*Exercise description*.
Your answer must be an exact copy of the entries, containing no images.
####################
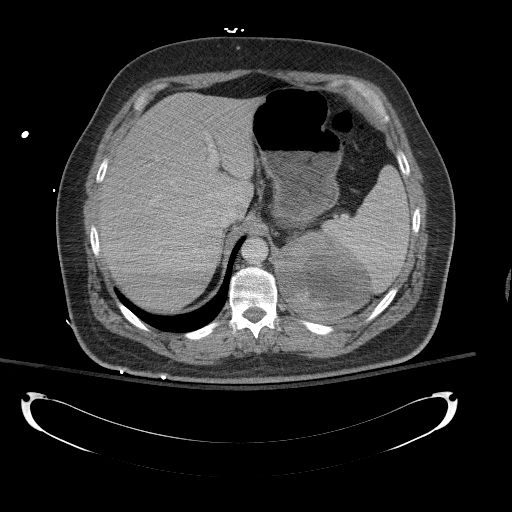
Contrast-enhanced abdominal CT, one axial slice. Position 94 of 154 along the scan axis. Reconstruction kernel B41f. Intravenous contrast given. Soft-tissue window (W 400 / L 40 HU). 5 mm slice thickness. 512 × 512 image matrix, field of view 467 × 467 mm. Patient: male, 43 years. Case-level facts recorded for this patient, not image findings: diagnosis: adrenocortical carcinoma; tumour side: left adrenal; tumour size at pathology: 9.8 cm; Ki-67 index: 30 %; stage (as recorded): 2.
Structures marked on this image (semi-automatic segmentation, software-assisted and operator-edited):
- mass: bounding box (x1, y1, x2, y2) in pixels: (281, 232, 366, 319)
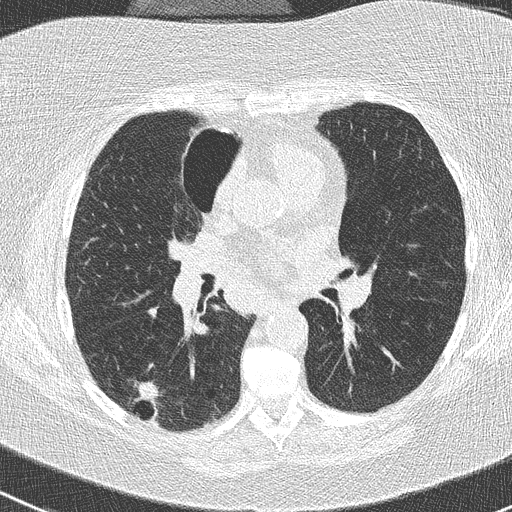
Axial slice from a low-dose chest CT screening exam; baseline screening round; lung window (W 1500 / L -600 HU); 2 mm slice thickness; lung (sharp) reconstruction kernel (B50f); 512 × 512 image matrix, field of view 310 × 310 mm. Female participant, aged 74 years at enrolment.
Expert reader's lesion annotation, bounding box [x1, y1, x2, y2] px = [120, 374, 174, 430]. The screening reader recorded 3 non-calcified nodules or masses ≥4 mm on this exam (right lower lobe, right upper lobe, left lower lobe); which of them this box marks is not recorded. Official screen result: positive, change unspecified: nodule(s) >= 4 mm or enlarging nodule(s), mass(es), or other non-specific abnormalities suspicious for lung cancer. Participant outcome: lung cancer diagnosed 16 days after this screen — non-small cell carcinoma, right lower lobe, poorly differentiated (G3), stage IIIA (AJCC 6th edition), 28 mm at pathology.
####################
*Response*.
Contrast-enhanced abdominal CT, one axial slice. Position 94 of 154 along the scan axis. Reconstruction kernel B41f. Intravenous contrast given. Soft-tissue window (W 400 / L 40 HU). 5 mm slice thickness. 512 × 512 image matrix, field of view 467 × 467 mm. Patient: male, 43 years. Case-level facts recorded for this patient, not image findings: diagnosis: adrenocortical carcinoma; tumour side: left adrenal; tumour size at pathology: 9.8 cm; Ki-67 index: 30 %; stage (as recorded): 2.
Structures marked on this image (semi-automatic segmentation, software-assisted and operator-edited):
- mass: bounding box (x1, y1, x2, y2) in pixels: (281, 232, 366, 319)
Axial slice from a low-dose chest CT screening exam; baseline screening round; lung window (W 1500 / L -600 HU); 2 mm slice thickness; lung (sharp) reconstruction kernel (B50f); 512 × 512 image matrix, field of view 310 × 310 mm. Female participant, aged 74 years at enrolment.
Expert reader's lesion annotation, bounding box [x1, y1, x2, y2] px = [120, 374, 174, 430]. The screening reader recorded 3 non-calcified nodules or masses ≥4 mm on this exam (right lower lobe, right upper lobe, left lower lobe); which of them this box marks is not recorded. Official screen result: positive, change unspecified: nodule(s) >= 4 mm or enlarging nodule(s), mass(es), or other non-specific abnormalities suspicious for lung cancer. Participant outcome: lung cancer diagnosed 16 days after this screen — non-small cell carcinoma, right lower lobe, poorly differentiated (G3), stage IIIA (AJCC 6th edition), 28 mm at pathology.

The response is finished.